Traditionally in Central Asia a bride would ride an elaborately decorated camel to the marriage ceremony and to her new home. Asmalyk are camel covers made specifically for adorning the bride's camel in a wedding procession. Made in pairs, they would be draped over each side of the camel and were woven by the bride. Due to their ritual importance asmalyk are often of the finest quality and of great beauty, allowing the bride to show off her weaving ability - a skill that was greatly valued by the Turkmen. Most surviving asmalyk are attributed to the Yomut tribe but there is a rare and particularly special group attributed to the Tekke, which has two sub-groups the 'Bird' and the 'Tree and Animal' type.

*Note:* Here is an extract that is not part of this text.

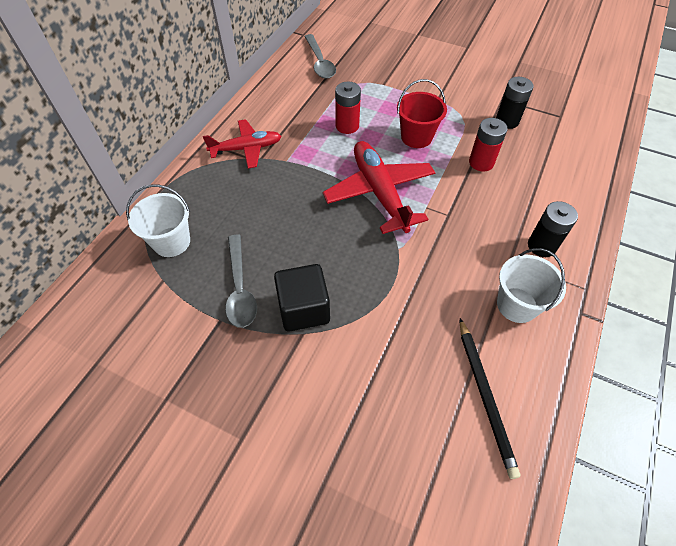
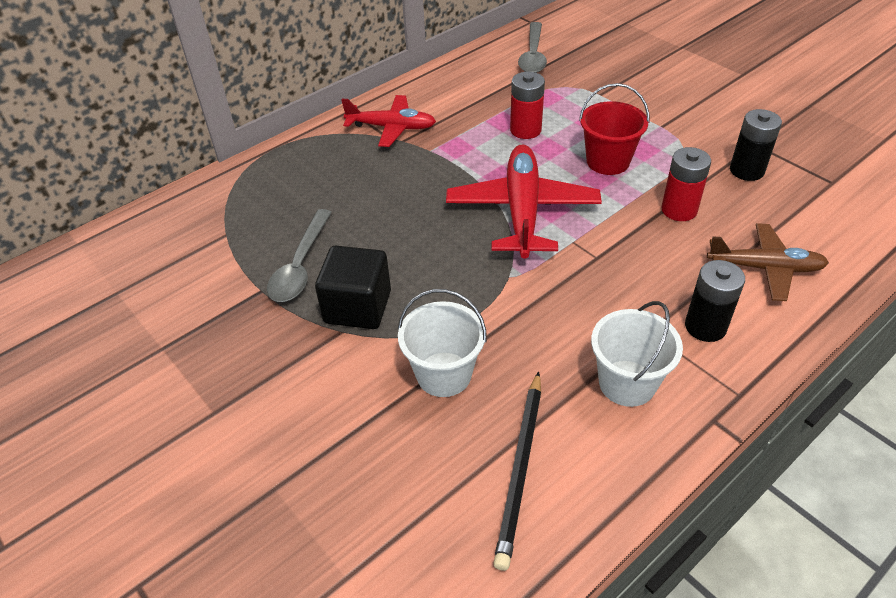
camera: 25 degrees right, 10 degrees down
white bucket [126,185,190,257] -> white bucket moved to [398,289,487,397]
none -> brown plane [707,223,829,301]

The present lot is a wonderful example of a Tekke Bird asmalyk and an exciting addition to the twelve examples recorded in Pinner and Franses's article 'The Bird and Animal Tree Asmalyk' in Turkoman Studies I, Aspects of the weaving and decorative arts of Central Asia, London, 1980, pp. 114-133.

Bird asmalyks were first collected by the famous Russian ethnographer and photographer S.M. Dudin in 1900, when he acquired two pairs which were published in the St Petersburg art periodical Stary Gody in 1914 and 1915 by the great Turkmenophile Baron A. Felkerzam. The West was only to learn of the existence of these asmalyk in 1927 when two examples of the Bird type were illustrated in an article by F.V. Gogel in the Burlington Magazine. Our example relates closely to one of the asmalyk in the Burlington Magazine article, a piece now in the Museum of Oriental Art, Moscow (Robert Pinner and Michael Franses, ibid., fig.217, p.116). The present asmalyk and the Burlington example both have very similar border configurations and a denser field design than many other examples, with four birds appearing on the central vertical axis. However, the drawing of leaves of the lattice and the spacing of the birds is more similar to the asmalyk formerly in the Arthur D. Jenkins collection, and the second pair of Bird asmalyk collected by Dudin in 1900 (Robert Pinner and Michael Franses, ibid., fig.222-224, pp.118-119). In all three of these comparable examples the serrated leaves of the lattice are slightly wedge-shaped and the birds are surmounted by wing-shaped ornaments and are not closed off by the inclusion of an additional upper pole, the only major difference to the present example being that the birds face to the left.